ABOUT THIS EXERCISE — Quote the rows starting with the line that contains "Body direction rather" and going on through the line that contains "Answer: on the white horse's own right", repeating each line word for word.
DATA SHOWN Start Marker
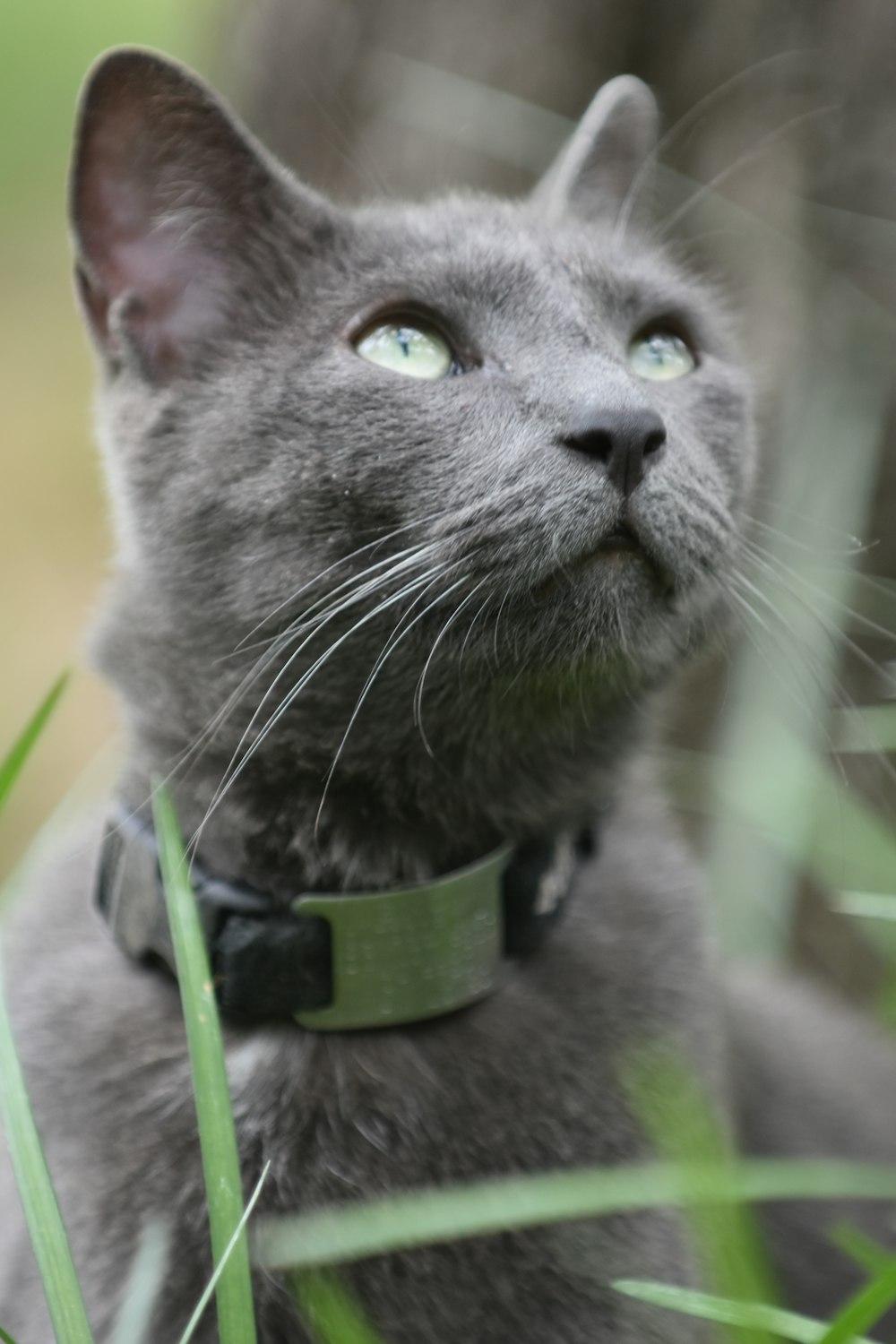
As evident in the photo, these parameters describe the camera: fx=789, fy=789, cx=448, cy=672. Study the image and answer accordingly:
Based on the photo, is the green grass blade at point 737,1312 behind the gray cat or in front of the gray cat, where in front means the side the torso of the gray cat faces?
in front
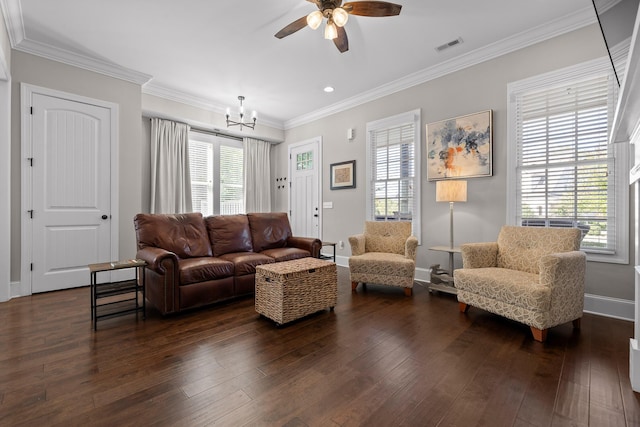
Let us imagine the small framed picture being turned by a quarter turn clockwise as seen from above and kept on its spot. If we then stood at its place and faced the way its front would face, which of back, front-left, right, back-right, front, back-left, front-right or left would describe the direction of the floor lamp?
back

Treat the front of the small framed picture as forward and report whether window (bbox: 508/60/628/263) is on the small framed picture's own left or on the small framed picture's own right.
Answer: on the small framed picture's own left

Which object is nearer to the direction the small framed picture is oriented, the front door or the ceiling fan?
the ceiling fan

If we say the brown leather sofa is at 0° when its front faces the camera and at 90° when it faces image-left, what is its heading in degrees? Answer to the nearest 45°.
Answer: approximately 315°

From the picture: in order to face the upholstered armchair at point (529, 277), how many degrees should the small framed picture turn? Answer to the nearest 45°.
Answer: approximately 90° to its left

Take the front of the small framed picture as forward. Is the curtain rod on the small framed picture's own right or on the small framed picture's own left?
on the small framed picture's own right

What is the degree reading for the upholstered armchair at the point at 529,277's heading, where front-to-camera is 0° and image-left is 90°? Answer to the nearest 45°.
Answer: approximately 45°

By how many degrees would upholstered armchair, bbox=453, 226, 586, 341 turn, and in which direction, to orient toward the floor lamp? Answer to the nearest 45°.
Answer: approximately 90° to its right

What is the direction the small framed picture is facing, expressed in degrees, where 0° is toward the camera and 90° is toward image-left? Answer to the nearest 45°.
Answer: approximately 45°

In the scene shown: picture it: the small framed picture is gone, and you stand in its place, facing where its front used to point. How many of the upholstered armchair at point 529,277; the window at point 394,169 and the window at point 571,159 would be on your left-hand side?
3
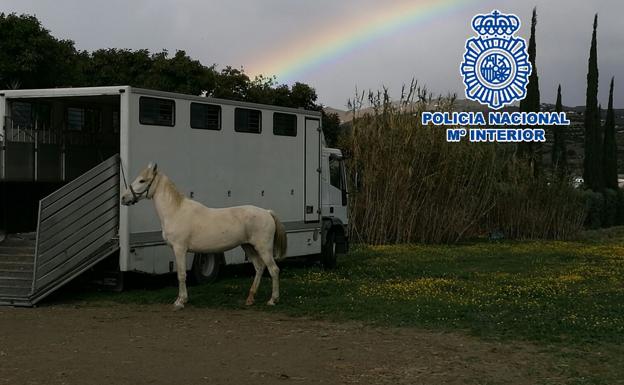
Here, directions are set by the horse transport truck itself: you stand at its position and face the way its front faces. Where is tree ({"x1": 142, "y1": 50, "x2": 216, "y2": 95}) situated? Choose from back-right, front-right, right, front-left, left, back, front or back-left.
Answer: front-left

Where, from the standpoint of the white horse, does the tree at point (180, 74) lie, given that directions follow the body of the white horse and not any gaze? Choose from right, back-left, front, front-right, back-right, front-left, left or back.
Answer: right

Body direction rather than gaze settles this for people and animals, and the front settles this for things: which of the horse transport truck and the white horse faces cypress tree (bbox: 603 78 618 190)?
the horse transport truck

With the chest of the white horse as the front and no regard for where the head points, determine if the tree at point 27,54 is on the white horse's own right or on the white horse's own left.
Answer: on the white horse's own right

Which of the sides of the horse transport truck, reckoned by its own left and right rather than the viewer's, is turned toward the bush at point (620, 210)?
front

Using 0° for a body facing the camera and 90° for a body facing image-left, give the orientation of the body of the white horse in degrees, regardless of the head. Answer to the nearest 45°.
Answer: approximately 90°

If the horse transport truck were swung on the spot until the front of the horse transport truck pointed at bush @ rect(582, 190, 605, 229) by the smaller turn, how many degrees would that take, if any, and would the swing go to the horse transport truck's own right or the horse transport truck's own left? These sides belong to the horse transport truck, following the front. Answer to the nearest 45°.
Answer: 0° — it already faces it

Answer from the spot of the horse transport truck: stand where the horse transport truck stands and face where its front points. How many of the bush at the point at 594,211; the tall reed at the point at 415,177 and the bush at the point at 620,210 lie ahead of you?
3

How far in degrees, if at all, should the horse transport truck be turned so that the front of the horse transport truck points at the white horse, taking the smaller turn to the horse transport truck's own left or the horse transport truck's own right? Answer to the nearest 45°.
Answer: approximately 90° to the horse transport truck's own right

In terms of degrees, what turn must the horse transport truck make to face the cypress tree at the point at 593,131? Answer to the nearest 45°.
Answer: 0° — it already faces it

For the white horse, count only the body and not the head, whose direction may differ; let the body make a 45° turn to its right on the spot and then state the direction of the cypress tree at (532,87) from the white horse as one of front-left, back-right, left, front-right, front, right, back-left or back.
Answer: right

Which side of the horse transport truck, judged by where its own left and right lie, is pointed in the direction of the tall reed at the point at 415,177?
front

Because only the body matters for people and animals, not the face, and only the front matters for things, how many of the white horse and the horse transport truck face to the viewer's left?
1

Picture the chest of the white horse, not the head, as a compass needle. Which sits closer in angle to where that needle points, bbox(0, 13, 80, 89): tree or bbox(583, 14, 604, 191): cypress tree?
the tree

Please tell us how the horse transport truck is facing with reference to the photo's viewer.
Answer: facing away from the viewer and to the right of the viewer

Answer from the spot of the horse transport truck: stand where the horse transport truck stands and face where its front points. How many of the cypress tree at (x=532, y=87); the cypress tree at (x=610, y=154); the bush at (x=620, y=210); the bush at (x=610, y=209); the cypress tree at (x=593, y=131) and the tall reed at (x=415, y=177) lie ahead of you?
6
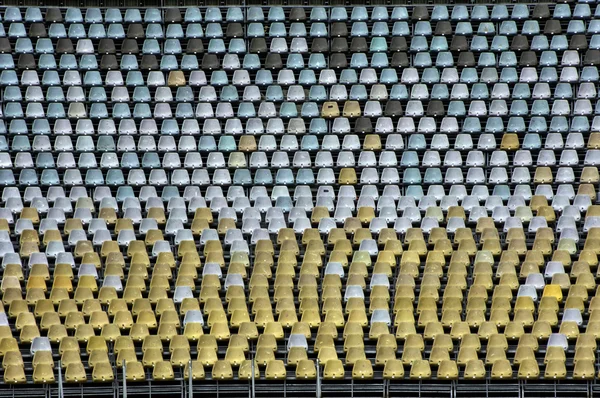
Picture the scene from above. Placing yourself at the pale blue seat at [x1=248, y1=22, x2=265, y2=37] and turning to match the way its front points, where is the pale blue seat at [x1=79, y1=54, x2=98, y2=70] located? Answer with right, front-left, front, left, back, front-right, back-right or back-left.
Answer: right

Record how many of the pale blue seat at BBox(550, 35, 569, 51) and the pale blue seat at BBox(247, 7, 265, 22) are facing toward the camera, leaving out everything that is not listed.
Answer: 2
DATA SHOWN End Marker
RESPONSE TO THE EXERCISE —
Body direction rather than gaze settles this for people and animals, and the front settles this for things: which of the horse transport truck and the white horse faces cypress tree (bbox: 603 78 618 190)?
the horse transport truck

With the chest of the white horse as the front and no regard for where the head points, determine if the tree at point 27,54 is on the white horse's own right or on the white horse's own left.
Answer: on the white horse's own right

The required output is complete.